Светлый фон

С уходом Шектера в 1981-м к Вильнёву присоединился француз Дидье Пирони, круглолицый молодой человек из богатой семьи, имевший репутацию высокомерного типа. (Он отметал это обвинение, объясняя, что всему виной его скромность, но это едва ли было способно улучшить Пирони репутацию в глазах представителей спортивной прессы или среди коллег по цеху.) Форгьери и команда дизайнеров сотворили великолепный 1,5-литровый турбомотор, а новичок Харви Постлтуэйт — перебравшийся в Маранелло летом 1981 года — спроектировал шасси, которое выведет Ferrari из мрачной эпохи цельнометаллических монококов и приведет ее на новые земли углепластиковых компонентов. Скромный, но решительный Постлтуэйт, инженер по образованию, успел поработать в командах March, Wolf, Fittipaldi и Hesketh в качестве дизайнера-проектировщика подвесок, аэродинамических элементов и шасси из углеродного волокна. Его приглашение в команду делалось с расчетом на то, что он разгрузит Форгьери, позволив тому сконцентрироваться на доведении до идеала нового турбированного мотора 126C, и при этом сделает команду конкурентоспособной на поприще продвинутых технологий торможения и устойчивости. Постлтуэйт станет первым в череде «англов», которые войдут в департамент проектирования Ferrari, до той поры составленный исключительно из итальянцев. Он быстро открыл для себя, что в Ferrari дела велись совершенно особым образом. В команде он обнаружил многочисленный и компетентный состав сотрудников, работавший на отменных современных компьютерах. К гоночному департаменту было приписано на полную ставку свыше 200 специалистов, каждый из которых был ветераном формульных войн и хранил верность — по крайней мере при поверхностном взгляде — лидеру, именуемому просто Старик. Но Постлтуэйта постигло разочарование, когда он узнал, что у команды не было никаких планов по строительству аэродинамической трубы или удлинению тестового полигона Фьорано.

«Я быстро понял, что бизнес там вели вчерную, пользуясь «сливами» информаторов, а самого Старика окружали толпы закадычных друзей-приятелей.

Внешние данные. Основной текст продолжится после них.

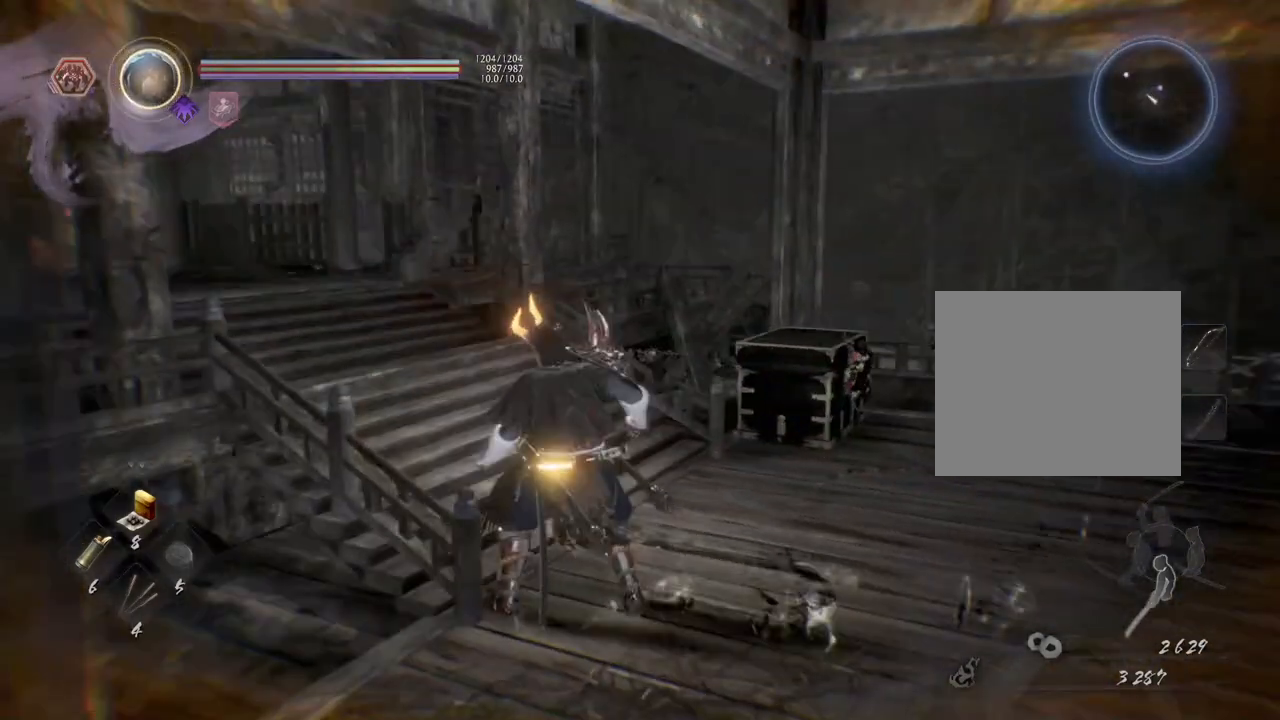
{"buttons": [], "left_stick": "up-right", "right_stick": "down-right", "events": [[150, "left_stick", "right"], [200, "left_stick", "up-right"]]}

На формальных встречах места какой-либо критике или дебатам практически не находилось, — вспоминал он. — Феррари не проявлял никакого интереса к той части своего бизнеса, которая отвечала за производство пассажирских машин, и уж тем более не стремился его как-либо контролировать. Более того, он искренне презирал людей, покупавших дорожные машины марки. Он называл их дураками, хотя все они в некотором смысле поддерживали существование всего гоночного предприятия. Я получал чеки от Fiat, а не от Ferrari».